Die Leute waren Soldaten, vom Lord Fellamor geholt, der Jones in das Haus der Mad. Fitzpatrick nachgegangen und ihm da aufgelauert hatte.

Der Offizier, welcher die Leute commandirte, war der richtigen Ansicht, daß er den Gefangenen den Gerichten zu übergeben habe, was denn auch geschah.

Gleich darauf wurde ein Bote nach dem Verwundeten geschickt, der sich in einem Wirthshause unter den Händen eines Wundarztes befand. Der Bericht lautete, die Wunde sei unbedingt tödtlich.

Jones wurde vor den Richter geführt, wo auch der Wundarzt erschien, der Fitzpatrick verbunden hatte und aussagte, er halte die Wunde für tödtlich. Der Gefangene wurde in das Gefängniß gebracht, schickte aber, da es schon spät in der Nacht war, erst am andern Morgen zu Partridge, der über die Nachricht nicht wenig erschrak, mit zitternden Knieen und klopfendem Herzen in das Gefängniß ging, dort in lauten Jammer ausbrach und sich ängstlich umsah, denn da man hörte, Fitzpatrick sei verschieden, so erwartete Partridge jeden Augenblick, den Geist desselben erscheinen zu sehen. Endlich übergab er Jones einen Brief, den er beinahe vergessen hätte, der von Sophien war und den der schwarze Georg ihm überbracht hatte.

Jones schickte sogleich alle aus dem Zimmer, erbrach den Brief und las:

»Sie hören eines Vorfalles wegen, der mich allerdings sehr überrascht, nochmals von mir. Meine Tante hat mir eben einen Brief von Ihnen an Lady Bellaston gezeigt, der einen Heirathsantrag enthält.

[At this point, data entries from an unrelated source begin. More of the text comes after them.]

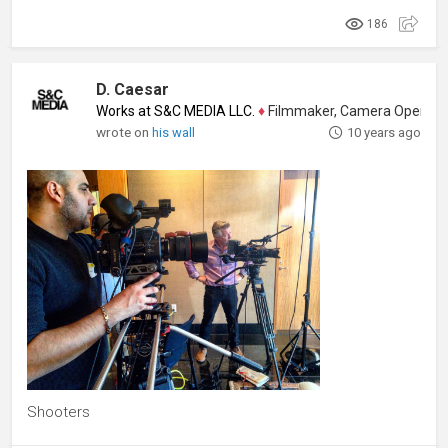
186
D. Caesar
Works at S&C MEDIA LLC.
♦
Filmmaker, Camera Operator, Colo
wrote on
his wall
10 years ago
Shooters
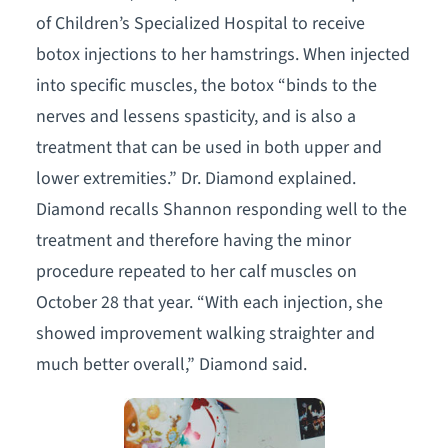
of Children’s Specialized Hospital to receive
botox injections to her hamstrings. When injected
into specific muscles, the botox “binds to the
nerves and lessens spasticity, and is also a
treatment that can be used in both upper and
lower extremities.” Dr. Diamond explained.
Diamond recalls Shannon responding well to the
treatment and therefore having the minor
procedure repeated to her calf muscles on
October 28 that year. “With each injection, she
showed improvement walking straighter and
much better overall,” Diamond said.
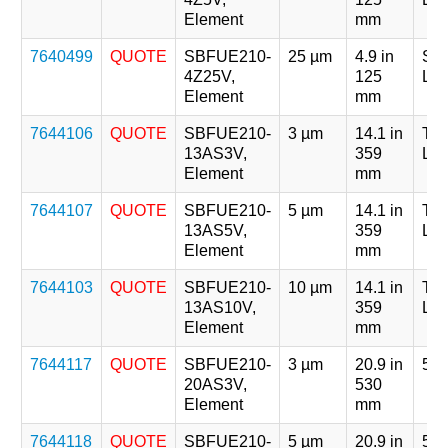
Element
mm
7640499
QUOTE
SBFUE210-
25 µm
4.9 in
Sin
4Z25V,
125
Len
Element
mm
7644106
QUOTE
SBFUE210-
3 µm
14.1 in
Tri
13AS3V,
359
Len
Element
mm
7644107
QUOTE
SBFUE210-
5 µm
14.1 in
Tri
13AS5V,
359
Len
Element
mm
7644103
QUOTE
SBFUE210-
10 µm
14.1 in
Tri
13AS10V,
359
Len
Element
mm
7644117
QUOTE
SBFUE210-
3 µm
20.9 in
5 x
20AS3V,
530
Element
mm
7644118
QUOTE
SBFUE210-
5 µm
20.9 in
5 x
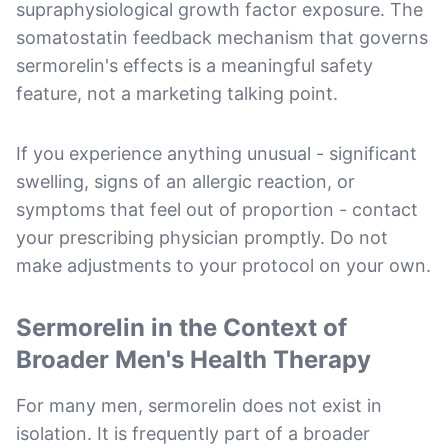
supraphysiological growth factor exposure. The
somatostatin feedback mechanism that governs
sermorelin's effects is a meaningful safety
feature, not a marketing talking point.
If you experience anything unusual - significant
swelling, signs of an allergic reaction, or
symptoms that feel out of proportion - contact
your prescribing physician promptly. Do not
make adjustments to your protocol on your own.
Sermorelin in the Context of
Broader Men's Health Therapy
For many men, sermorelin does not exist in
isolation. It is frequently part of a broader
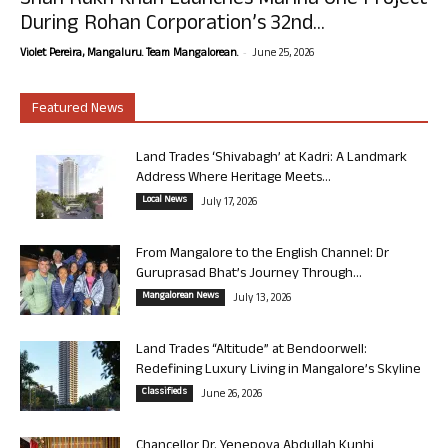
Shah Rukh Khan Launches Marina One Project
During Rohan Corporation’s 32nd...
-
Violet Pereira, Mangaluru. Team Mangalorean.
June 25, 2026
Featured News
Land Trades ‘Shivabagh’ at Kadri: A Landmark
Address Where Heritage Meets...
Local News
July 17, 2026
From Mangalore to the English Channel: Dr
Guruprasad Bhat’s Journey Through...
Mangalorean News
July 13, 2026
Land Trades “Altitude” at Bendoorwell:
Redefining Luxury Living in Mangalore’s Skyline
Classifieds
June 26, 2026
Chancellor Dr. Yenepoya Abdullah Kunhi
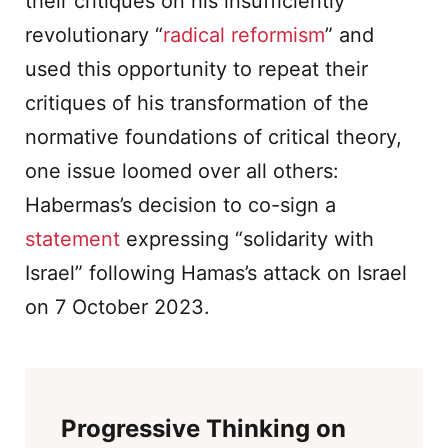
their critiques on his insufficiently
revolutionary “
radical reformism
” and
used this opportunity to repeat their
critiques of his transformation of the
normative foundations of critical theory,
one issue loomed over all others:
Habermas’s decision to co-sign a
statement
expressing “solidarity with
Israel” following Hamas’s attack on Israel
on 7 October 2023.
Progressive Thinking on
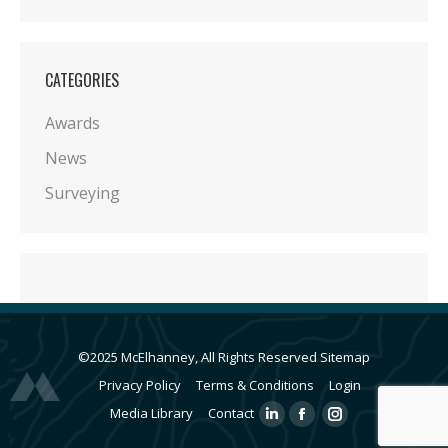
CATEGORIES
Awards
News
Surveying
©2025 McElhanney, All Rights Reserved
Sitemap
Privacy Policy
Terms & Conditions
Login
Media Library
Contact
Linkedin
Facebook
Instagram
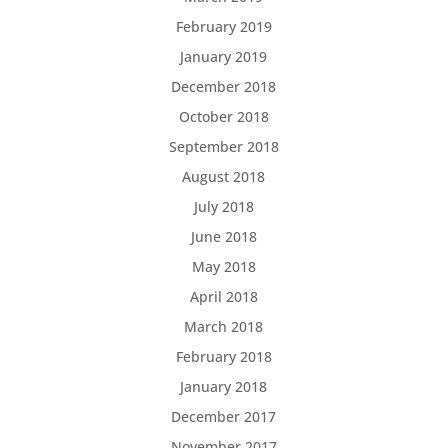
February 2019
January 2019
December 2018
October 2018
September 2018
August 2018
July 2018
June 2018
May 2018
April 2018
March 2018
February 2018
January 2018
December 2017
November 2017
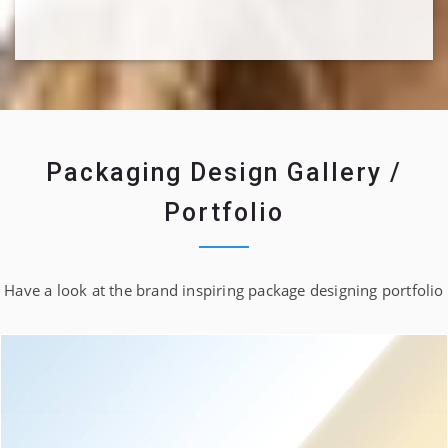
Packaging Design Gallery /
Portfolio
Have a look at the brand inspiring package designing portfolio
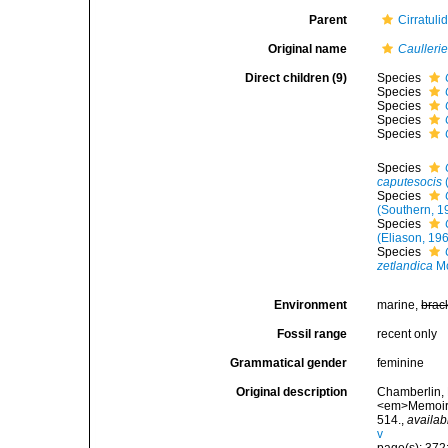
Parent
Cirratuli
Original name
Caullerie
Direct children (9)
Species
Species
Species
Species
Species
Species
caputesocis
Species
(Southern, 1
Species
(Eliason, 19
Species
zetlandica
Mc
Environment
marine,
brac
Fossil range
recent only
Grammatical gender
feminine
Original description
Chamberlin, 
<em>Memoirs 
514.
,
availab
v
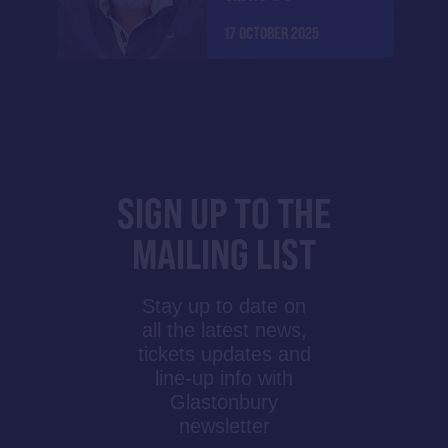
17 OCTOBER 2025
SIGN UP TO THE
MAILING LIST
Stay up to date on
all the latest news,
tickets updates and
line-up info with
Glastonbury
newsletter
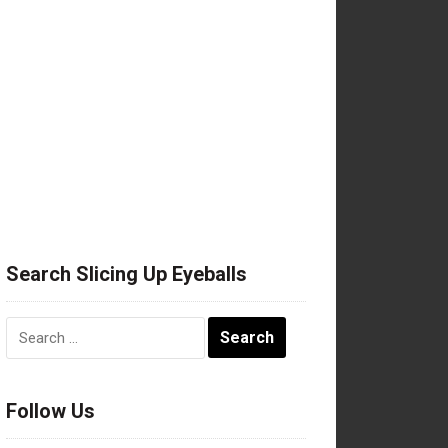
Search Slicing Up Eyeballs
Search
for:
Follow Us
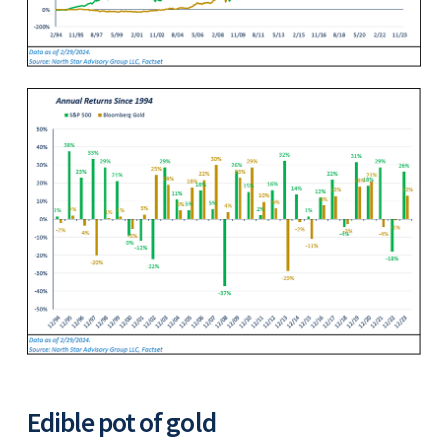
Edible pot of gold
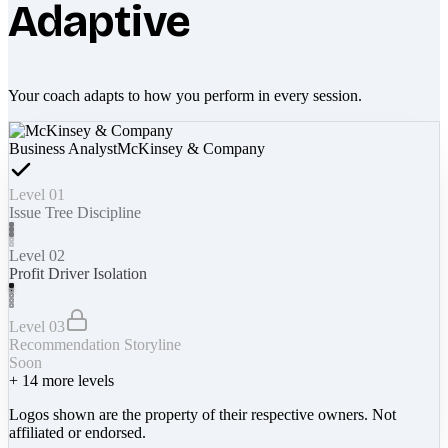
Adaptive
Your coach adapts to how you perform in every session.
Business Analyst
McKinsey & Company
Level 01
Issue Tree Discipline
Level 02
Profit Driver Isolation
Level 03
Recommendation Storyline
Soon
+
14
more levels
Logos shown are the property of their respective owners. Not
affiliated or endorsed.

Ich bin überzeugt, daß er von Ihnen geschrieben ist, mehr aber noch überrascht es mich, daß er in der Zeit geschrieben wurde, als Sie mich 175 überreden wollten, daß Sie meinetwegen so betrübt und traurig wären. Ich will keine Betrachtungen darüber anstellen und wünsche nichts weiter, als daß Ihr Name nicht mehr erwähnt werde vor

S. W.«

Von der Stimmung des armen Jones und den Leiden, die ihn jetzt quälten, können wir dem Leser keine treffendere Vorstellung geben, als wenn wir sagen, daß selbst Thwackum Mitleid mit ihm fühlte. Aber so schlimm es ihm auch erging, so müssen wir ihn doch jetzt verlassen und wir schließen das sechszehnte Buch unserer Geschichte.